CSX is one of several engineering courses taught across the Computer Science, Physics, and Math programs and another example of a team-taught class. In a recent CSX project, students and teachers sought to model the orbital path of different satellites. Through this project, the faculty team demonstrated how they partner with their students. The teachers led instruction of core skills, but they also guided the class into new territory of complex modeling. This is only possible because each of the three faculty members serves as a practitioner of their branch of engineering, and each teacher comes to the table to learn—from their colleagues and from their students.

In the spring, another team-taught course, Money, Morals, and Mobility, taught by faculty from History, Economics, and English, will be offered as an elective.

This approach represents the Upper School’s broader collaborative faculty culture. “We’re here because we’re learners,” explains Gordie Campbell, Head of the Computer Science Department and member of the CSX teaching team. “I’m constantly auditing the other teachers’ pedagogy—how do they structure questions, respond to student ideas, and manage a project team? It makes me a much better teacher.”

COLLABORATIVE CULTURE IN ACTION: SIGNATURE PROGRAMS

Beyond individual classrooms, this collaborative academic culture also animates the Signature Programs that serve as pathways across the Upper School’s diverse and expansive curriculum.

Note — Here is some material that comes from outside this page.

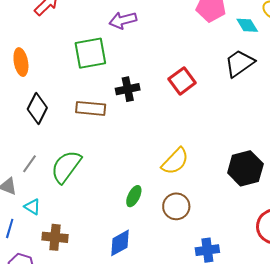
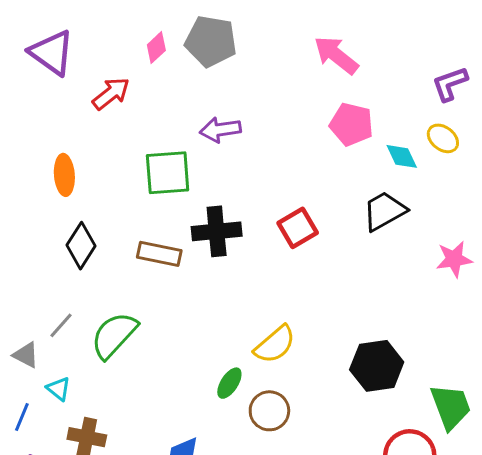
black cross: (128, 89) -> (217, 231), size x1.4
green ellipse: (134, 196) -> (229, 383), moved

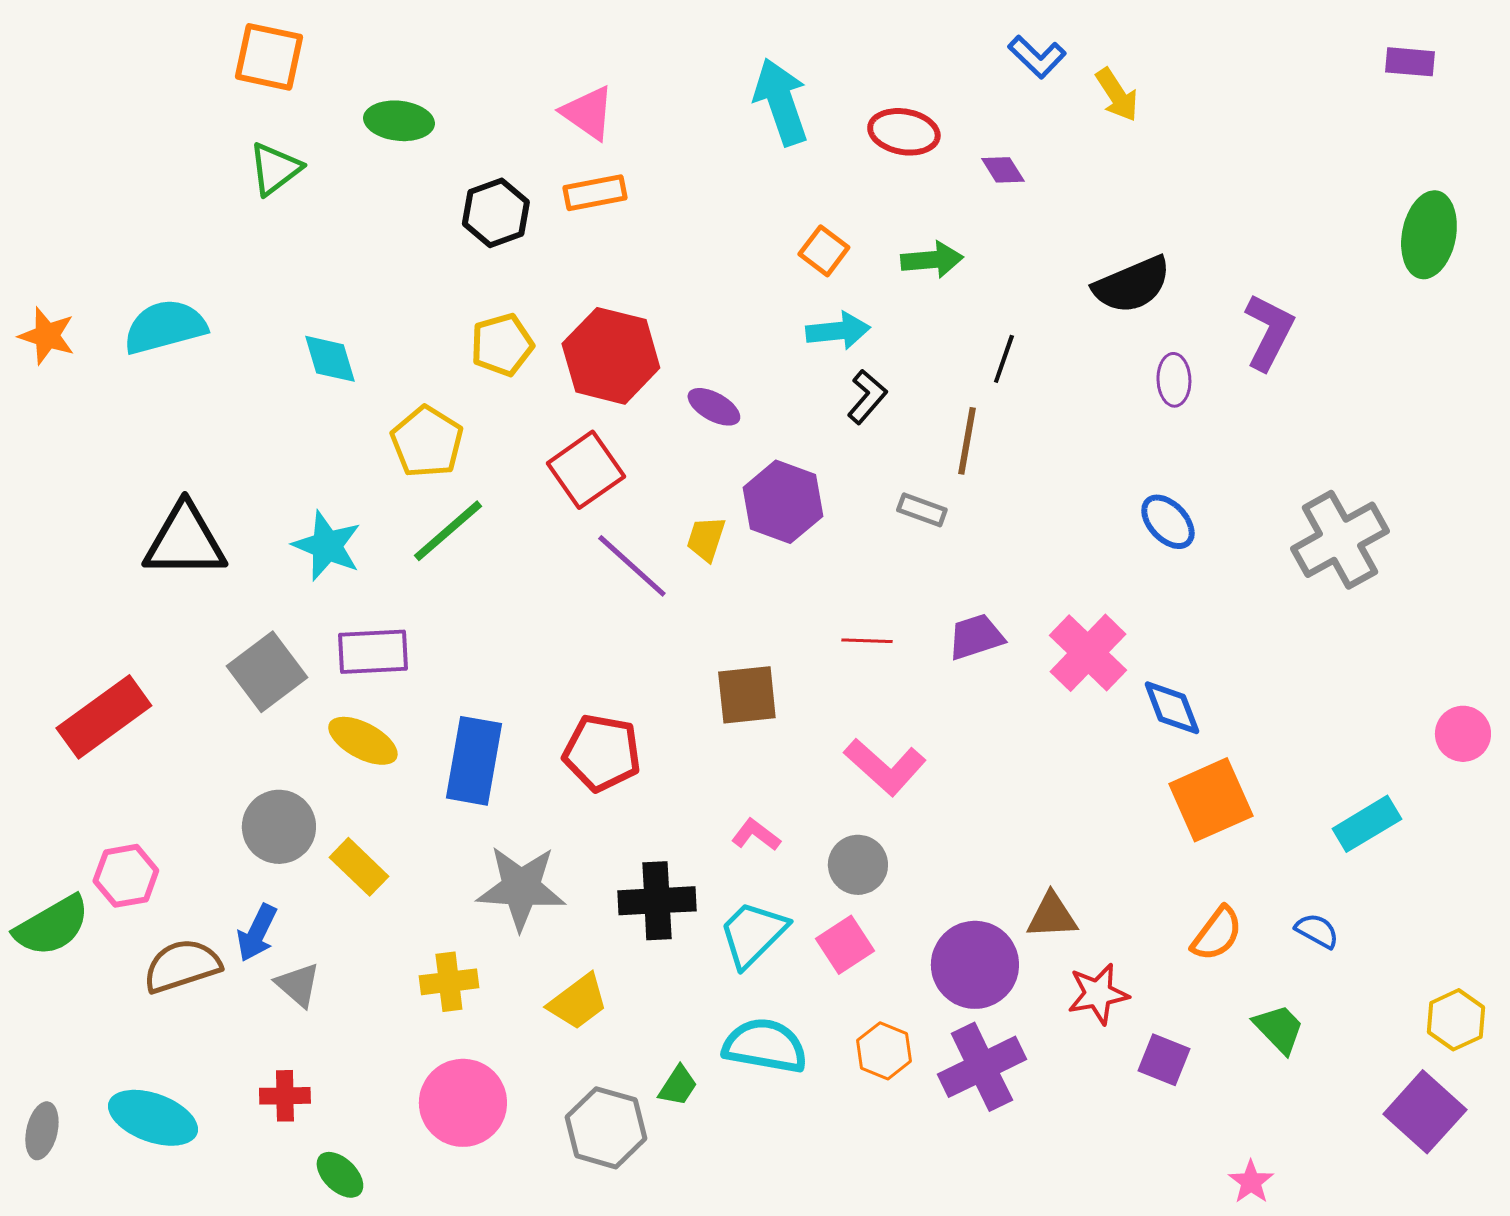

Every Friday morning, an interdisciplinary team of faculty meets to coordinate our Junior Thesis Program. Through this program, each junior engages in a year-long mentored research project. The Thesis teachers expose their students to research-based writing and presentation from different academic fields. That teaching team then coordinates the entire Upper School faculty to advise the juniors’ projects. This faculty collaboration has an enormous impact on our students’ skill development. Understanding that an engineer, an artist, and an historian will approach the same question differently, juniors learn how to clearly frame their research.

“I am learning how to navigate between different perspectives in order to build my project,” reflects Junior Imran Iftikar, “and I am learning to see how different minds work on the same question.”

Similarly, our Specialized Diploma Programs require students to pursue research questions across their academic classes and to work with an interdisciplinary team of teachers. Dr. Nikki Barratt, an environmental engineer who coordinates our Sustainability Diploma Program, highlights this approach: “All current problems that these students will need to solve are at the intersection of disciplines.” In order to wrestle with this complexity, it is crucial that students have the opportunity to learn with faculty members from different departments. Barratt continues, “approaching real-world problems requires an understanding of data, as well as of the economic, social, artistic, and political implications of potential solutions.” Our Signature Programs guide students to recognize that working with experienced adults to learn how to think across disciplines is, itself, an essential skill.

LOOKING FORWARD

This kind of interdisciplinary, applied learning is also designed to resemble exciting opportunities emerging on college and university campuses. Upper School faculty members focus on preparing students to take advantage of these opportunities. How do you identify what you need to know to solve a problem? How do you learn to work with someone who brings different expertise or a different perspective to a challenge?

Learning within a collaborative academic culture has a profound effect as each senior shapes their vision of the next step in their education journey. Working with the College Office, our seniors are prepared to evaluate the nature of mentorship, teaching, and research offered by different college communities. “I’ve now framed my college search, thinking about where I might be able to build real intellectual relationships with professors,” explains Ruby Cosgrove, a senior in the Word and Image class. “I know what that looks like because I’ve experienced it.”